■ Work required ■
Using the material that follows, identify and copy each line with the string "Importe".

■ Extracted material ■
########

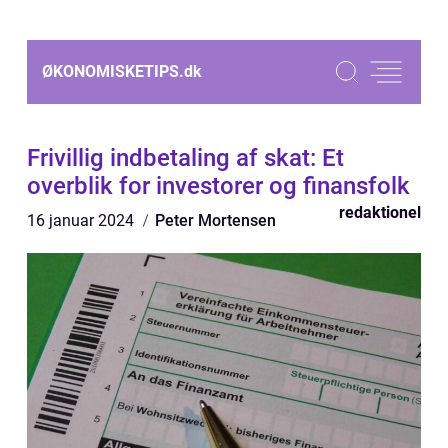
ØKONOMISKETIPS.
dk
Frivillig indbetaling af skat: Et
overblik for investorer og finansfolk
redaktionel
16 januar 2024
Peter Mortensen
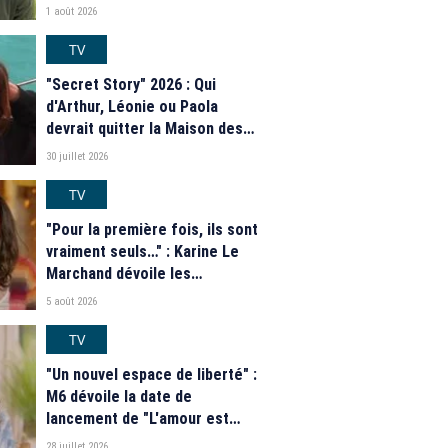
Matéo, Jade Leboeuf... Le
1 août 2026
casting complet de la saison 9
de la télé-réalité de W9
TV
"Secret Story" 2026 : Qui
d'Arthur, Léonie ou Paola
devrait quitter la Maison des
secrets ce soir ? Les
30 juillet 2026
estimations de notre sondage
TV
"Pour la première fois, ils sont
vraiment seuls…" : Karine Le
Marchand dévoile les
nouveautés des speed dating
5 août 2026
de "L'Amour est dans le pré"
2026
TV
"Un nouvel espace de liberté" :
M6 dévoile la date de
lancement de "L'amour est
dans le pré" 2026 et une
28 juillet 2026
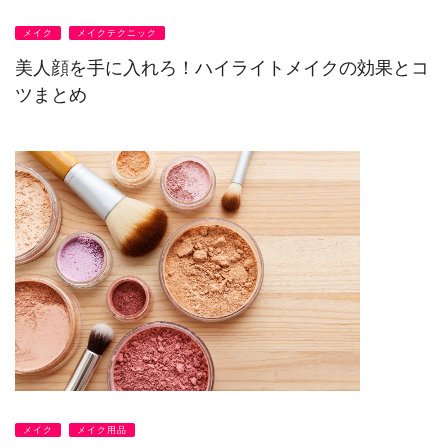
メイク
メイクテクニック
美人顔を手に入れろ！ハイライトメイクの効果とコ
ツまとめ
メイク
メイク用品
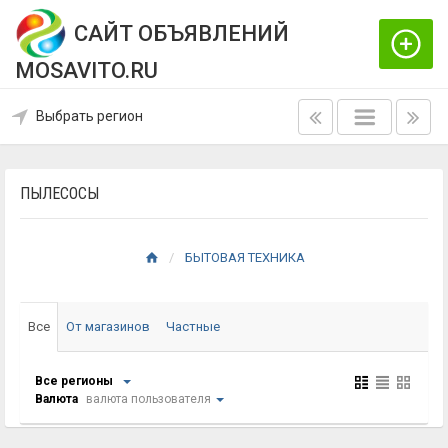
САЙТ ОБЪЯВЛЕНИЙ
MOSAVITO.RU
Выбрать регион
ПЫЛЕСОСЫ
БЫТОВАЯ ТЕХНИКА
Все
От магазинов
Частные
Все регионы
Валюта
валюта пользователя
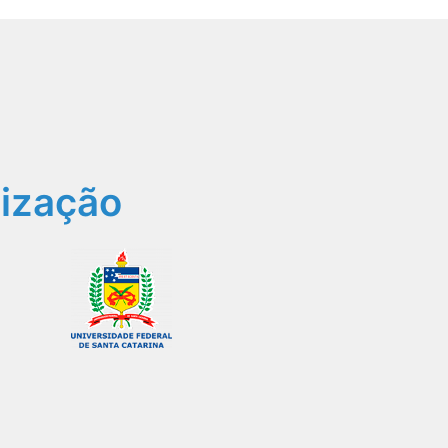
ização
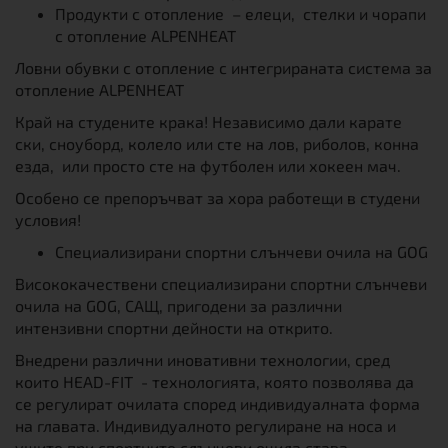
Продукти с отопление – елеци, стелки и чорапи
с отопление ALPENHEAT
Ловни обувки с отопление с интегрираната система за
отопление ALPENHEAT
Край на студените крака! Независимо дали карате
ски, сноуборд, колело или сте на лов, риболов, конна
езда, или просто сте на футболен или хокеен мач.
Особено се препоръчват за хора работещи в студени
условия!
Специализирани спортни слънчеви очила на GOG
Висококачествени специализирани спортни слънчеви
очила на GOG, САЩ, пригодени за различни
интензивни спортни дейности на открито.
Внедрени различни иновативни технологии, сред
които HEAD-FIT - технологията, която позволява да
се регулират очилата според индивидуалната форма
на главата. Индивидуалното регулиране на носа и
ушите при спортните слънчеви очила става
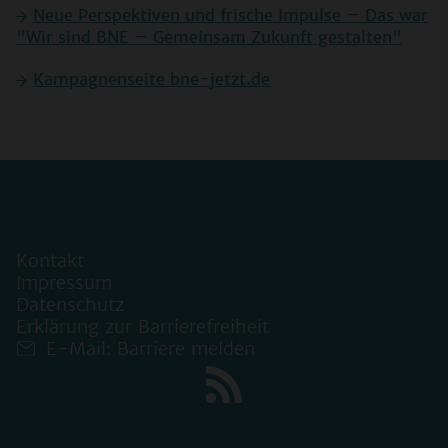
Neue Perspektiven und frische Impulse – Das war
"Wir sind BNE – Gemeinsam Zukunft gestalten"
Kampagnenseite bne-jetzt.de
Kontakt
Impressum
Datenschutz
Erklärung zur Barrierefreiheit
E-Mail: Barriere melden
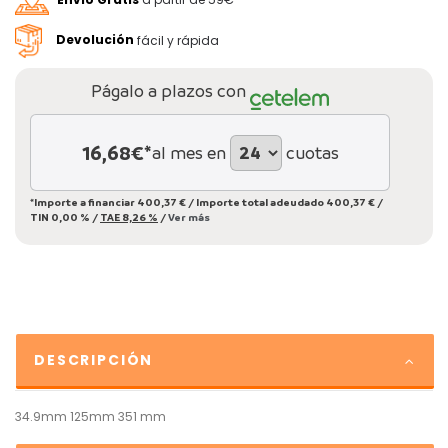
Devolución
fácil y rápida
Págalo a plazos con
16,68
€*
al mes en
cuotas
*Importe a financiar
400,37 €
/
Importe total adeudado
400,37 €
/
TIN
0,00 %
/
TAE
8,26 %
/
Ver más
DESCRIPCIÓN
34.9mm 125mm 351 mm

########

■ Final answer ■
*Importe a financiar
Importe total adeudado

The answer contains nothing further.